To były jednak inne czasy. W Europie panowała koniunktura gospodarcza i zachłyśnięcie się rozszerzeniem. A Grecja była dwa lata po przyjęciu euro, możliwym dzięki ujawnionym dopiero kilka lat później sztuczkom księgowym i oszustwom statystycznym. Cieszyła się tanim pieniądzem, dostępnym dzięki wspólnej z Niemcami walucie. Grecy nie wykorzystali szansy na inwestycje, tylko przejadali tanie pożyczki. Jeszcze rok później, w lecie 2004 roku, zorganizowali olimpiadę w Atenach. Dziś płacą za to wszystko cenę trwającego już piąty rok kryzysu, gigantycznego długu publicznego i drakońskich oszczędności.
Grecy nie mają pieniędzy, ale jednego im nie brakuje: bogactwa kulturowych odniesień. W reakcji na drakońskie oszczędności proponują więc spartańską prezydencję. – Planujemy wydać 50 mln euro – powiedział Dimitris Kourkoulas, sekretarz stanu ds. europejskich. To mniej niż Polacy (115 mln euro) i Węgrzy (75 mln), ale więcej niż Duńczycy (35 mln). Trzeba jednak zaznaczyć, że kalkulacje duńskie były podawane w wątpliwość jako niewiarygodne. Dlatego Grecja szacuje, że jej prezydencja jest najtańsza od 5–6 lat.

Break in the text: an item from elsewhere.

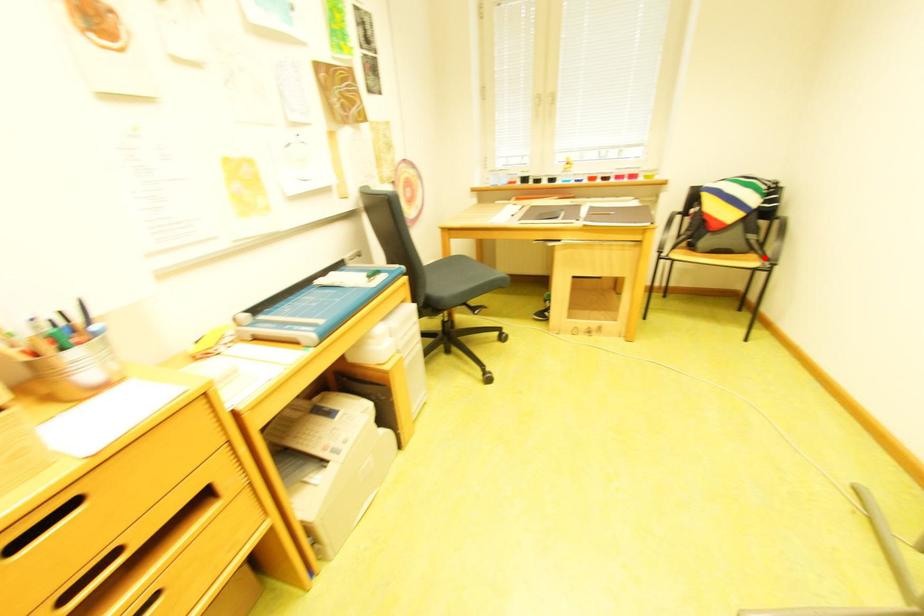
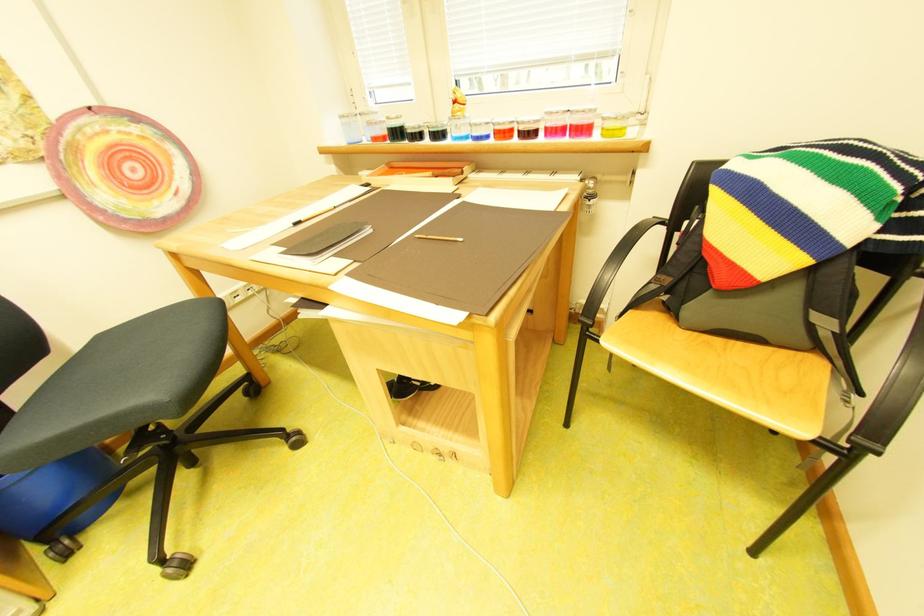
Find the pixel in the second image that matches the highlighted location in the first image.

Grecja sprawująca tę funkcję po raz 5. nie będzie wykorzystywała przewodniczenia UE jako pretekstu do promowania swojego kraju. A tak robili debiutanci: Polska, Węgry czy Litwa. Nie będzie wożenia notabli na greckie wyspy – wszystkie spotkania odbędą się w Atenach. To bardziej oszczędny model niż polski (delegacje spotykały się w pięciu miastach: Warszawie, Krakowie, we Wrocławiu, w Poznaniu i Sopocie).